The following table briefly classifies the central characteristics:
| Characteristic (datasheet) | What is measured? | Why important for seals? |
|---|---|---|
| Shore A hardness | Penetration depth of a test indenter | Influences installation, extrusion tendency and contact pressure |
| Compression set | Permanent deformation after compression and unloading | Indicator for restoring force and long-term tightness |
| Tensile strength | Maximum tensile stress until break | Basic indicator for mechanical robustness, e.g. during installation |
Key Characteristics in Datasheets (Briefly Explained)
For material selection, it makes sense to read the characteristics as a chain of functions. A suitable hardness helps the seal not deflect too much under pressure. With a favorable compression set, the sealing effect remains stable over time, because the contact pressure does not drop as quickly. The tensile strength is not a direct measure of tightness, but it shows whether a compound has mechanical “reserve” — for example during stretching, installation or dynamic loading.
Crosslinking/Vulcanization: Influence on the Properties
EPDM only becomes a usable sealing rubber through crosslinking. The diene component delivers the chemical attack points required for this. In practice, the crosslinking system influences how a compound behaves under temperature and aging. For this reason, two EPDM seals with the same hardness can react quite differently in service, even though both are labelled “EPDM”.
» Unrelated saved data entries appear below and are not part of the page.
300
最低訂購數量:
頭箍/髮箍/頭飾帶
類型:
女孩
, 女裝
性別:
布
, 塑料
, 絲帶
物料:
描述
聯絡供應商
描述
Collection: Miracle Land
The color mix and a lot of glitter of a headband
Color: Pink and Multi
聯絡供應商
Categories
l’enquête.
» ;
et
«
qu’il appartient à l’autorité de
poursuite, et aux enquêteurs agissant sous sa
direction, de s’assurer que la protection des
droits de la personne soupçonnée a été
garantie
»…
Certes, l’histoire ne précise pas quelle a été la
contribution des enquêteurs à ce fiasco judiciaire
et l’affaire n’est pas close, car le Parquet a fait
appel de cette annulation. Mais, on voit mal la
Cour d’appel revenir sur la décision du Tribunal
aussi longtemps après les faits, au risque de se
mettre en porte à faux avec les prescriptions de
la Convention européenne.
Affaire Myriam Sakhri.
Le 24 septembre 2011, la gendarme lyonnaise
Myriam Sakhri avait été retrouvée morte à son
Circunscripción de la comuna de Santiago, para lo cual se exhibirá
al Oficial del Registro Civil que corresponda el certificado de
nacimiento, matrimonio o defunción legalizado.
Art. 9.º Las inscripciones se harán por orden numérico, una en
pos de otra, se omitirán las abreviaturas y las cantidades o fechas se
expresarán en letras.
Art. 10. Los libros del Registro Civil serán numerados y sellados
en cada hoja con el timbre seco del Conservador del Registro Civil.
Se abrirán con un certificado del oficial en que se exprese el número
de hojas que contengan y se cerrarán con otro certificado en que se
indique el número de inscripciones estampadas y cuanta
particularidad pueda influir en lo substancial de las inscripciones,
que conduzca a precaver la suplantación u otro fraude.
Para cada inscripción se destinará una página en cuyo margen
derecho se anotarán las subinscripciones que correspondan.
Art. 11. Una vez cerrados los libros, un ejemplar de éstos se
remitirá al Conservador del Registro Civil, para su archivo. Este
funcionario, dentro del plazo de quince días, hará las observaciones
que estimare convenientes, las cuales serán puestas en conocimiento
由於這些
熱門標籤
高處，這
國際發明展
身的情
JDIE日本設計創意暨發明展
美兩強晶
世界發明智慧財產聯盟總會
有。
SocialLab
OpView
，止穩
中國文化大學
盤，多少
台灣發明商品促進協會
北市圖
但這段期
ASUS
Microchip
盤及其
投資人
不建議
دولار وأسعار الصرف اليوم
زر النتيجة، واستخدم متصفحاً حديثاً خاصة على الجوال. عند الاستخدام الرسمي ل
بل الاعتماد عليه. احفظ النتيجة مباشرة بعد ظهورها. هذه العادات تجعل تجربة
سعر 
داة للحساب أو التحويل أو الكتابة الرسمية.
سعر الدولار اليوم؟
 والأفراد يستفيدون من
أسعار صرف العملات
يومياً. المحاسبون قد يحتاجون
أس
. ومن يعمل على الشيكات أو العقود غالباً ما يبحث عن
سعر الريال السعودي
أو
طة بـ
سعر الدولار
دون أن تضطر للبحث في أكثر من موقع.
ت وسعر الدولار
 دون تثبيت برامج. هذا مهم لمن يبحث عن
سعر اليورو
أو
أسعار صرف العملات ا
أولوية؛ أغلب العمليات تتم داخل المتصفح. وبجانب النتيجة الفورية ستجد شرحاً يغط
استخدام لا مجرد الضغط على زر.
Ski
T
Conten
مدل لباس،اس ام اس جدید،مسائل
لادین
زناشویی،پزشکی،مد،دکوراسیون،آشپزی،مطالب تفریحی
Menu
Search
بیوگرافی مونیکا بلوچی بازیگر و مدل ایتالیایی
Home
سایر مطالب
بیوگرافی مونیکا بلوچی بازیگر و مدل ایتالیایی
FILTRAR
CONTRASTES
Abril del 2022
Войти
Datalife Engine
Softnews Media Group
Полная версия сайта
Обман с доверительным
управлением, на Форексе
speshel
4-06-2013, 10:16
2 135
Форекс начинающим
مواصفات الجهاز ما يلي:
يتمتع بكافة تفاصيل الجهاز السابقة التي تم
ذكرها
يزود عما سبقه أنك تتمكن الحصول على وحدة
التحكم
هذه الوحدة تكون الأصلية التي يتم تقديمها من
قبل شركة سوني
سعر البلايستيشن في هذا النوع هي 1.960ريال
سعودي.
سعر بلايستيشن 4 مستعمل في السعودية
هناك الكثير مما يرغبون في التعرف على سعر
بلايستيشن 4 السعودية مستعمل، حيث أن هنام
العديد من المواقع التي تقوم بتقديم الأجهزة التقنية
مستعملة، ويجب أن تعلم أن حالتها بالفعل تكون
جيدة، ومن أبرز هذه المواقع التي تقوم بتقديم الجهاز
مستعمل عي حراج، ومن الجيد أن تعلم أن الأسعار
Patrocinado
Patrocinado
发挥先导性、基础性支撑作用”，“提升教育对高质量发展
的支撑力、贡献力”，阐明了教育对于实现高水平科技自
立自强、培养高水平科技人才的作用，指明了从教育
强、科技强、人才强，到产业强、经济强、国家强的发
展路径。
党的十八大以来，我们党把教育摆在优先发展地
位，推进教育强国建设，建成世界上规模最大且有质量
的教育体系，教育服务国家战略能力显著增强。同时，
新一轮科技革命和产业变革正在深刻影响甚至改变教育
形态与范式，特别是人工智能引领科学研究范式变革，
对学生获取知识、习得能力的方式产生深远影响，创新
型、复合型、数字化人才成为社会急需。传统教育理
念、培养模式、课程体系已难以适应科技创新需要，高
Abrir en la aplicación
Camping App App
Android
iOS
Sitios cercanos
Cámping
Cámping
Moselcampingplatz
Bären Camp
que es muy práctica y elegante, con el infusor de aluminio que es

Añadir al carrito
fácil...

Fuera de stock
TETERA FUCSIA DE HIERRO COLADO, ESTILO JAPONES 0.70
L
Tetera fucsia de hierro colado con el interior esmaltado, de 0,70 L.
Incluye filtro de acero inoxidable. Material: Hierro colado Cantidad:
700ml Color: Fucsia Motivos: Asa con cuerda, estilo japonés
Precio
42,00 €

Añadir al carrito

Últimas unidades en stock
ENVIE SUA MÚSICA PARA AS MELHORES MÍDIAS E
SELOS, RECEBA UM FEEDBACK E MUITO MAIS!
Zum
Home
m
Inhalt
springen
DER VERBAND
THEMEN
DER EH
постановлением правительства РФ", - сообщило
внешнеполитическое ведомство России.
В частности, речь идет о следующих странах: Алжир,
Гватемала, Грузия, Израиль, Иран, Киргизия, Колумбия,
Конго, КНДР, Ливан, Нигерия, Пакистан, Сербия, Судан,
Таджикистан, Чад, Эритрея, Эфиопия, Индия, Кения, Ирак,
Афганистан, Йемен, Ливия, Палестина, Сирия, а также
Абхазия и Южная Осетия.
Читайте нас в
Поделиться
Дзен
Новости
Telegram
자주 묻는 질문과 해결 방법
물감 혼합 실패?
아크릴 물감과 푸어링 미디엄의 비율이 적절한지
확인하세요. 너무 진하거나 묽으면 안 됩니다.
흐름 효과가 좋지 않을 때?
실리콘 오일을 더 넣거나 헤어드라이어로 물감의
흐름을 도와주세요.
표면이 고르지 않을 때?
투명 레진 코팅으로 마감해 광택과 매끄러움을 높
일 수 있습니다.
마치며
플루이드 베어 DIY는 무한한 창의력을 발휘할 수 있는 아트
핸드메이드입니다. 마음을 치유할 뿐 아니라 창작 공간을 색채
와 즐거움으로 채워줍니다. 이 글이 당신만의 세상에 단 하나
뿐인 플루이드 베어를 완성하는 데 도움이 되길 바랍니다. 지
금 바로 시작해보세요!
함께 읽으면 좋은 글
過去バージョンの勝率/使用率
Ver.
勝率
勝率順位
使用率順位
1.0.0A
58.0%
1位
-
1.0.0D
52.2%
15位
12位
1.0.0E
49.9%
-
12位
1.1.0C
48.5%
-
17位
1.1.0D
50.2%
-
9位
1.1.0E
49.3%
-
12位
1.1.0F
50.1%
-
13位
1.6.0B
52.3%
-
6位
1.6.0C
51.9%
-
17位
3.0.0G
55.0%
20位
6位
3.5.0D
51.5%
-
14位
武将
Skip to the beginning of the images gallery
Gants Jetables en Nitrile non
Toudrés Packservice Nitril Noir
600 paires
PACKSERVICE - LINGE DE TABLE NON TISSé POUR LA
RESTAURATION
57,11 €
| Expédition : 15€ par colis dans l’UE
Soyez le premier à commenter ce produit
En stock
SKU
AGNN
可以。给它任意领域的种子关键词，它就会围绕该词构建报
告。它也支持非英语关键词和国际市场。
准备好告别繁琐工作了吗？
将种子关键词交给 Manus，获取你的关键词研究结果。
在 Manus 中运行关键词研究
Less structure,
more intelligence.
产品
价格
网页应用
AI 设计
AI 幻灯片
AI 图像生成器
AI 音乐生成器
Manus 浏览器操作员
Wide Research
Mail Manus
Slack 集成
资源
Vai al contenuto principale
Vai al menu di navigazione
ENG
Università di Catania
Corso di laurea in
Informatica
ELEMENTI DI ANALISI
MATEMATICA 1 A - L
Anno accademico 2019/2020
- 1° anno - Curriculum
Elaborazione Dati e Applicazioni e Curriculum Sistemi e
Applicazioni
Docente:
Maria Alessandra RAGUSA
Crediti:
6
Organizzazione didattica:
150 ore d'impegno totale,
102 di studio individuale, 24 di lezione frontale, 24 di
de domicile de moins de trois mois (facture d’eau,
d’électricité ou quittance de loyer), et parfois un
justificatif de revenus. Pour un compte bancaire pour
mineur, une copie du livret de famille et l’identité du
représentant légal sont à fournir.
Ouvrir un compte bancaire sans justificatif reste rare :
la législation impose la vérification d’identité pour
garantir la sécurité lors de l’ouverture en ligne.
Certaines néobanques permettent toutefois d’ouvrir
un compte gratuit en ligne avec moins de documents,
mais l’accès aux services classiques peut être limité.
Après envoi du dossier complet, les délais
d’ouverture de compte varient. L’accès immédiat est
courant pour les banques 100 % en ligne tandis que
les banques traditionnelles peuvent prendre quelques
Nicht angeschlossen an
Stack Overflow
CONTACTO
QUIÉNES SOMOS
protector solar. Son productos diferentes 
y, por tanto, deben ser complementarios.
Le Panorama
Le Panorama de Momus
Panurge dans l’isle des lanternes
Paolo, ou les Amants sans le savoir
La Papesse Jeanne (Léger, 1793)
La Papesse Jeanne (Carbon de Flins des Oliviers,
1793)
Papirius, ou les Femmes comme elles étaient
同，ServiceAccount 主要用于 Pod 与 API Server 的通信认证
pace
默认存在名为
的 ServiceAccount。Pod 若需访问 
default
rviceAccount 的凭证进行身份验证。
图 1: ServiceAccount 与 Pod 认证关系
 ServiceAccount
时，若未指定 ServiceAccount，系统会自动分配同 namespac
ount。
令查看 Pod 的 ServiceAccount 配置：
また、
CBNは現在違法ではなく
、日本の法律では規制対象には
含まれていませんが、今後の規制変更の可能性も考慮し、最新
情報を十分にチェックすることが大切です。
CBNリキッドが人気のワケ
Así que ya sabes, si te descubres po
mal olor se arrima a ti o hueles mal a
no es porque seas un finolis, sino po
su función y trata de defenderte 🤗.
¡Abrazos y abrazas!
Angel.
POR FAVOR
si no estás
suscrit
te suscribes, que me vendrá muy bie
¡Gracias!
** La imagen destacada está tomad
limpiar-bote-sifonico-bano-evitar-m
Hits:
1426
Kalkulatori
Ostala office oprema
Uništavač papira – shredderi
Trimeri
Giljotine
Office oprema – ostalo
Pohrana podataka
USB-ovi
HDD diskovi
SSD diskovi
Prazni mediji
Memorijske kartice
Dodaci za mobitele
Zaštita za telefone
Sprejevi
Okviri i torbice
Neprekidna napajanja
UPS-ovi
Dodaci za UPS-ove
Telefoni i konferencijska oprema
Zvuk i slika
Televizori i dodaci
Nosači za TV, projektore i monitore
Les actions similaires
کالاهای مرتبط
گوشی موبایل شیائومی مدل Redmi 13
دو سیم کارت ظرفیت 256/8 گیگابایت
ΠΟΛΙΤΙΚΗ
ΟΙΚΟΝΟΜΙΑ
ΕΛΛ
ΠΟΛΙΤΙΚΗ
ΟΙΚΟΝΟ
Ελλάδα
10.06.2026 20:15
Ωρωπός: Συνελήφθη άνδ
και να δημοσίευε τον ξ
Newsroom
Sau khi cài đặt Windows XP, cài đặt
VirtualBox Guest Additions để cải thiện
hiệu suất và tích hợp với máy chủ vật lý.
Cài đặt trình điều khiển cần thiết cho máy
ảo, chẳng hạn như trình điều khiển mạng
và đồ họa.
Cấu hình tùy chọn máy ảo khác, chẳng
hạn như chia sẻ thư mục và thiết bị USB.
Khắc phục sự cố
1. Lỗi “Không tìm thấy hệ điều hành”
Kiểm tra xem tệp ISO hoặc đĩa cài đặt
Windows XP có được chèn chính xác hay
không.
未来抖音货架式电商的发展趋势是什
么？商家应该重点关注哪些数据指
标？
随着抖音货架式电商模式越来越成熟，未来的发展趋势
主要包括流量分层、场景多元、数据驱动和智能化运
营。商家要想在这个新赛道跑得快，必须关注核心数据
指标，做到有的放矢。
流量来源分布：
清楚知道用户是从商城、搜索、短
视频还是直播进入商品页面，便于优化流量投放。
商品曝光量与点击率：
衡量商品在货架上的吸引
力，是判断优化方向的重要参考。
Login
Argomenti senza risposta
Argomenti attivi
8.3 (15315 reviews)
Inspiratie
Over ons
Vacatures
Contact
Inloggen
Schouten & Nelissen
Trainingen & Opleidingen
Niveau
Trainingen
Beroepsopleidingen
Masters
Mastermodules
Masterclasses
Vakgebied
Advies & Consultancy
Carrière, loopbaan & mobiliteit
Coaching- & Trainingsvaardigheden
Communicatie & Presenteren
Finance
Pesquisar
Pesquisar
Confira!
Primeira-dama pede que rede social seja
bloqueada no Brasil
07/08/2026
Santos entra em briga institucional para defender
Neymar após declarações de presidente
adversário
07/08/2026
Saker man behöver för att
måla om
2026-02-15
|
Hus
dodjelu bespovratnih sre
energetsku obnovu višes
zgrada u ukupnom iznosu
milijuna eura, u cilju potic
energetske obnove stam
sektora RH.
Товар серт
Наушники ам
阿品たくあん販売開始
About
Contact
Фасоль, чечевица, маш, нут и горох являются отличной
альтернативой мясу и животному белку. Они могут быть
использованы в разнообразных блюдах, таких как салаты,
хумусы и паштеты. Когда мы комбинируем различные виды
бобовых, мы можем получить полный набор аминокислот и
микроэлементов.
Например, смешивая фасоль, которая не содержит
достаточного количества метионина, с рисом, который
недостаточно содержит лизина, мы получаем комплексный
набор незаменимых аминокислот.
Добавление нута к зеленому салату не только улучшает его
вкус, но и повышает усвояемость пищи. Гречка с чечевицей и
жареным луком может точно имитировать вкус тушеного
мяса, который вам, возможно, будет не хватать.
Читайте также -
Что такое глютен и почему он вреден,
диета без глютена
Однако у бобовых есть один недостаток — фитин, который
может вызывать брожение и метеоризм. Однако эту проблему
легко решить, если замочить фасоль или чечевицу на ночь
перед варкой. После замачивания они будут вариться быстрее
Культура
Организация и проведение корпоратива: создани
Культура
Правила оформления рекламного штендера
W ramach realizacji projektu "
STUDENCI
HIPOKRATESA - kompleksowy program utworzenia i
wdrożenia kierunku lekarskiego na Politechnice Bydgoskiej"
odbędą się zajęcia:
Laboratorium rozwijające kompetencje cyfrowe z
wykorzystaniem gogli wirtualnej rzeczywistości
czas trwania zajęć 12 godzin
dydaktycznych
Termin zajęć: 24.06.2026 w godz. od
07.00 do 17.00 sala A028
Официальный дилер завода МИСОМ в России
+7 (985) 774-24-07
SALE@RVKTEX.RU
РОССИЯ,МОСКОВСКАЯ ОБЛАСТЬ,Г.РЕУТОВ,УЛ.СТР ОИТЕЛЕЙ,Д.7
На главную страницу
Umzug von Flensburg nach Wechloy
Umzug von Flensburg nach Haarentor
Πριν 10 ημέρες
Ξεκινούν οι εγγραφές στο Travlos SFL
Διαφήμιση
EPDM vs. NBR vs. FKM: Quick Selection Guide
In many projects, the question arises which elastomer material fits the media and temperature requirement. A compact classification helps as a starting point, but it does not replace a datasheet and compatibility check:
| Material | Strengths (frequent) | Limits (frequent) |
|---|---|---|
| EPDM | Weather/ozone/UV; water, hot water, often steam | Frequently unsuitable with mineral oil/petroleum |
| NBR | Often good with mineral-oil-based oils and hydraulic oil | Often weaker against ozone/UV and weathering |
| FKM | Often suitable with demanding media and at higher temperatures | Selection strongly depends on grade and medium; usually more expensive |
In the end, the decision always comes down to the specific combination of medium, temperature, pressure, motion and installation situation. For critical applications, a brief consultation with the datasheet, manufacturer approvals or specialized advice is sensible.